▸ Page excerpt

Castoffs, an essay by Valera Ashcraft (1985)

“A creature without memory cannot discover the past; one without expectation cannot conceive a future.” -George Santayana

In my youth, I stayed with an old woman whose idea of entertainment was a country stroll to the river dump. The dump was located on one side of a wooden planked bridge. We would climb down an embankment using tires as steps and tree limbs for handrails. Repeatedly the old woman would point out the poison ivy plants and warnings of rusted nails then we would go our separate ways. She was a bottle-collector, I was the treasure hunter.

▸ Material supplied
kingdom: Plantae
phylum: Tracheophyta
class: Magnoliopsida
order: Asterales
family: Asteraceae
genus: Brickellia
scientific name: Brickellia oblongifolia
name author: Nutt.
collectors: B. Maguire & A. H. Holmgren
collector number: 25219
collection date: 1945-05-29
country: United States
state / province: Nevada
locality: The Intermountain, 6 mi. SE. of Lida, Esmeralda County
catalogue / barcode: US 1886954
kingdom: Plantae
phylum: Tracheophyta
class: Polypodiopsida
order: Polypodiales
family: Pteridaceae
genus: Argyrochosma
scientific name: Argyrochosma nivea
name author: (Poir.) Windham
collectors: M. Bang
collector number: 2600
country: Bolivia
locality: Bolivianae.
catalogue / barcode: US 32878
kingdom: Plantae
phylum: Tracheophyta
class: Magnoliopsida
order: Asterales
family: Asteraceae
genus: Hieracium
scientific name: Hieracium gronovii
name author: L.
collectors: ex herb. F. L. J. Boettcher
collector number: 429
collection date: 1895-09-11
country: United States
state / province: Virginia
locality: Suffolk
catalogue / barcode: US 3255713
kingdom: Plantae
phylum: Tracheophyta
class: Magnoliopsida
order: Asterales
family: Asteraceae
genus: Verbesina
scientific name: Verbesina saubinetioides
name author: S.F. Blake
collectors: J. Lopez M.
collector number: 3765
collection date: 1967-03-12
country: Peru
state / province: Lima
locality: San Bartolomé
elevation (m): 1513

▸ Required actions
- a) Do the following statements agree with the Castoffs essay? For each, answer yes or no and quote the deciding words. (i) The dump lay on one side of a wooden planked bridge. (ii) Climbing down the embankment meant gripping a rope. (iii) The old woman was the treasure hunter.
- b) Duplicate the stretch of the Castoffs essay from "In my youth, I" through "the treasure hunter.".
- c) Pick up the Castoffs essay after its final sentence and continue it.

▸ Task-by-task results
- a)
(i) Yes: "The dump was located on one side of a wooden planked bridge."
(ii) No: "using tires as steps and tree limbs for handrails"
(iii) No: "She was a bottle-collector, I was the treasure hunter."

- b)
In my youth, I stayed with an old woman whose idea of entertainment was a country stroll to the river dump. The dump was located on one side of a wooden planked bridge. We would climb down an embankment using tires as steps and tree limbs for handrails. Repeatedly the old woman would point out the poison ivy plants and warnings of rusted nails then we would go our separate ways. She was a bottle-collector, I was the treasure hunter.

- c)
We lived in a treasure chest, the inside separated by rooms f8lled with an unorganized collection of junk oddities, broken suitcases, doll heads and amputated bodies, chipped plates with unmatching patterns and bottles ranging in every color of the rainbow. Outside was a landscape dotted with bed frames, a bear clawed bathtub, flat tires, hubcaps, lifeless spark plugs, a cotton trailer (that transformed into my bed during spring and summer months) and my fantasy machines-three old cars rusted with sentiment. All were castoffs and textured accents for future memories, especially the old cars. While the old woman worked in the cotton fields, the antique cars became my sitters. Behind the steering wheel, I would imagine adventures to places I had seen in torn up magazines. Spiders on the speedometer and cats on the hood became my passengers as we sped away on country dirt roads throughout the USA.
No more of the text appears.